« Fructifiez »

Souvent, ce qui est le plus important est tellement évident que nous finissons par l’oublier ! Le thème peut-être le plus central des Saintes Écritures est notre fructification : Dieu veut que nous portions du fruit. Avec les mots de Jésus : « La gloire de mon Père, c’est que vous portiez beaucoup de fruit » (Jn 15,8).

Avisez plutôt. Quelle est donc la toute première parole que Dieu adresse à l’homme ? « Soyez féconds et multipliez-vous » (Gn 1,28). En fait, le terme hébreu ne parle pas de fécondité, mais de fruit, celui que l’arbre porte.
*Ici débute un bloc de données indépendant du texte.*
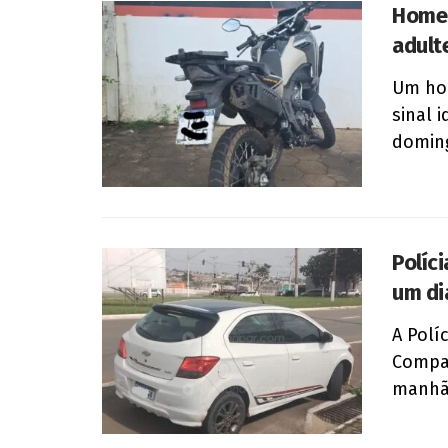
Homem
adult
Um hom
sinal 
doming
Políci
um di
A Políc
Compan
manhã,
Il faudrait donc traduire : « Fructifiez ».

Quelle est la première comparaison apparaissant dans le premier psaume, donc la première prière que l’homme adresse à Dieu, prière qui d’ailleurs parle du bonheur de l’homme (« Heureux l’homme… ») ? L’homme qui « se plaît dans la loi [ou l’enseignement : la Torah] du Seigneur et murmure sa loi [ou enseignement] jour et nuit […] est comme un arbre planté près d’un ruisseau, qui donne du fruit en son temps » (Ps 1,2-3).

Quelle est la toute première parabole que fait entendre le Nouveau Testament, en l’occurrence, par la bouche du Baptiste ? « Produisez donc un fruit digne de la conversion. […] Tout arbre qui ne produit pas de bons fruits va être coupé et jeté au feu » (Mt 3,8.10).

Quelle est la toute première parabole de Jésus ? Celle du semeur dont il est dit : « Du grain est tombé aussi dans les ronces, les ronces ont poussé, l’ont étouffé, et il n’a pas donné de fruit. Mais d’autres grains sont tombés dans la bonne terre ; ils ont donné du fruit en poussant et en se développant, et ils ont produit trente, soixante, cent, pour un. » (Mc 4,7-8). De même, dans le discours sur la montagne, l’une des toutes premières paraboles de Jésus est : « Tout arbre bon donne de beaux fruits » (Mt 7,17).

Et l’on pourrait continuer. Quelle est la toute dernière parabole de Jésus, celle qu’il réserve à ses Apôtres, lors du Jeudi Saint, où il dévoile sa vie intime avec son Père ? Celle de la vigne : « Tout sarment qui est en moi, mais qui ne porte pas de fruit, mon Père l’enlève ; tout sarment qui porte du fruit, il le purifie en le taillant, pour qu’il en porte davantage » (Jn 15,2). Et quelle est la toute dernière image de l’Apocalypse ? Celle de « l’arbre de la vie » (Ap 22,14).

 

Cette douce et puissante image du fruit n’est pas seulement rustique et romantique ! Elle est théologique et mystique. Plus large que la fécondité qui s’applique à la vie d’abord biologique, la fructification s’étend analogiquement à tout bien, matériel ou spirituel, que nous faisons. En outre, la parole-parabole du fruit est la plus à même de dire notre « communion » avec Dieu (cf. 1 Jn 1,1-3) : pour le dire en termes techniques, si la cause seconde est réellement efficace de son effet, celui-ci atteste encore davantage la causalité de la Causalité première ; pour le dire avec le langage même de l’image, si le fruit provient réellement du sarment, il provient encore davantage du cep. En même temps, la puissance incomparable de la Cause première se dissimule humblement dans celle, toute relative (en relation), mais seule visible, de la cause seconde ; de même la fructification du sarment pourrait faire oublier qu’elle surgit du cep. Enfin, cette métaphore de la fructification va jusqu’à enraciner notre action dans la vie trinitaire : la sève qui s’écoule de Dieu ou plutôt du Christ-Tête en chacun de nous, les membres de son Corps, et qui nous fait accomplir des œuvres « encore plus grandes » que Lui (Jn 14,12), est la même Sainte Sève qu’est l’Esprit-Saint qui s’écoule, si je puis dire, depuis « le sein du Père » (Jn 1,18) jusque dans « le côté » du Fils (Jn 19,34) qui est aussi son sein infiniment fructueux de l’Esprit (cf. Jn 7,37-39).

En cette neuvaine où, comme Jésus, nous désirons « l’Esprit de vérité » (Jn 14,17) et « d’amour » (cf. Rm 5,5) d’un « grand désir » (Lc 22,15), demandons-Lui de fructifier pour une plus grande gloire du Père.